Archive for: December, 2008

These Beds Are For Midgets

Dec 18 2008 Published by Mickey Stiletto under Uncategorized

Hotel Employee Training Guide: Chapter 16, Section 4
“These Beds Are For Midgets”

It is a surprisingly rare time when you will actually confront a very, very irate customer. However, it is still a situation you should always be prepared for.

You will receive a call from one of the 03s. The sweet sounding woman on the other end will say, “Hi, this is Mrs. Florian and I was just wondering if we could get a different room for tonight. The beds in this room must have been made for midgets.” You will not correct her. Yes, “midget” implies smallness and only terms like “dwarf” and “little people” are acceptable in the Munchkin community, but that is not important because you are about to find out it is just big people talking anyway. “I’m only 5’4″, but this bed is way too short.” You will apologize and offer her a new room. Then you wonder if she does the Worm in her sleep.

Fifteen minutes later her husband, a giant, estimated to be about 5’8″ and 120 pounds, will arrive for the new key. You understand why they need a bigger bed. His frame appears frail and weak and short, but a look into those eyes tells you that his name is, in fact, Bruce Banner. When he has bad dreams he obviously turns into the Incredible Hulk, a mass no double-sized bed could hold. Slightly frightened by this thought, you apologize again and try to hide the quiver of your hand as you pass him his new key.

Another fifteen minutes will pass. Then Bruce Banner will return.

“That is the same size as the other bed.”

“I’m sorry, sir, but that is a queen bed.”

“No. No, no, no, no. I sleep in a queen bed. That is not a queen. I sleep in a queen.”

You will stammer as you try to find a retort. You probably wouldn’t know how to argue this point under normal circumstances. Use some measuring tape and the Wikipedia definition of the dimensions on the second biggest of beds, maybe? But you can’t think logically because you are averting eye contact with this goateed stick figure, praying he does not get truly enraged and become a literal bull in a china shop (if the Hulk were more like a minotaur and the hotel lobby sold fine china, of course).

So he picks up the conversation for you. “Don’t you have a KING size you could give us?”

“We have no king beds.”

“Well this just sucks! That is not a queen bed!”

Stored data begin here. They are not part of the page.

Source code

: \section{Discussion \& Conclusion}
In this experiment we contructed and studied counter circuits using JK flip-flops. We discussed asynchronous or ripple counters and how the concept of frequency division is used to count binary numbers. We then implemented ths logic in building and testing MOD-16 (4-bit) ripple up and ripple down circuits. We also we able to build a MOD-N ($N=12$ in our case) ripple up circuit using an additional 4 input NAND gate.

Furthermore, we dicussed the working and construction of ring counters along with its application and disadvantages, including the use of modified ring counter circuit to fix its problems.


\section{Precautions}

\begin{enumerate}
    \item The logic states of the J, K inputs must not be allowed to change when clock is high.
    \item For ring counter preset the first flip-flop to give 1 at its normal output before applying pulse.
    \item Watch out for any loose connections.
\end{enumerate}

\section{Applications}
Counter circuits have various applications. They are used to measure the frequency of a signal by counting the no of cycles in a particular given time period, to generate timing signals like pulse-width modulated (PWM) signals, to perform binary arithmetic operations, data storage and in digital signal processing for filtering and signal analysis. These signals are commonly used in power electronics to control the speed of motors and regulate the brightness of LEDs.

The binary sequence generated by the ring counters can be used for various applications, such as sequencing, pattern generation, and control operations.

You would like to tell him that thousands of guests have come through before him and none have disagreed with our (and the mattress seller’s) definition of the size of bed that suits a female monarch. And some, if only have few, of those previous visitors even reached the towering height of six feet. On occasion we have even had side-show, carnie freaks who were taller that six feet (gasp). They all seemed comfortable, even with their height problems. This is what you want to say. What comes out of your mouth, however, is this:

“You are more than welcome to find other lodgings if you like.”

“WELL THAT’S NICE! More inconvenience to us! Just like last night when the toilet jammed up and we had to clean it ourselves!”

Not positive about the previous night’s happenings you assume he was reading the Wall Street Journal while dropping a deuce, got infuriated with the days financial woes and pushed out a Hulk-sized shit that broke the toilet in two. Bruce Banner probably cleans up after the Hulk a lot.

“I’m sorry…”

“This sucks! This sucks!” He continues to bellow this mantra as he stares at you and walks to the elevator. You are listening more carefully to the noise between his repetitive refrains for the tell-tale signs of fabric tearing over rippling pectorals. You are staring, but not to be tough. You are searching for hints of green tinting his pasty-white skin.

“THIS SUCKS!”

Bruce Banner reaches the elevator, which, unfortunately, is only located about five feet to the right of where he had been standing before. The elevator is upstairs. He has to wait. As the line of sight between the two of you is easily maintained, you are both desperately anticipating the slowest elevator on Earth.

Elevator music plays in your head.

You try not to look right at him, but you can feel his pointy, receding hairline navigate at you every couple of seconds. Clearly he wants to see that you truly feel remorseful. You however, want to laugh because you have escaped false tales of your super-villainy (you know, the Hulk would have to explain to the police why he decapitated you with his pinky and then peed down your neck hole. So he would lie and say you were trying to blow up the Inn or trying to destroy Earth or something).

Laughter is your enemy now. Find some other emotion. Anything. Sad memories. Please. But there is nothing. So you go with your next best idea: pretend like you were lobotomized. Have nothing going on upstairs or on your face. Yes, that is it!

Too bad you always sucked at poker.

The only thing about you that resembles a person who has had their frontal lobe removed is that bit of drool trickling down your chin, glistening in the florescent light.

Finally there is the soft clunking of a claustrophic death trap arriving on the ground floor. The elevator is here and the frail, shaking figure hiding certain painful death is gone…

Until he walks by later that day, when you have forgotten his face. You give him a friendly nod and the whole disaster begins again.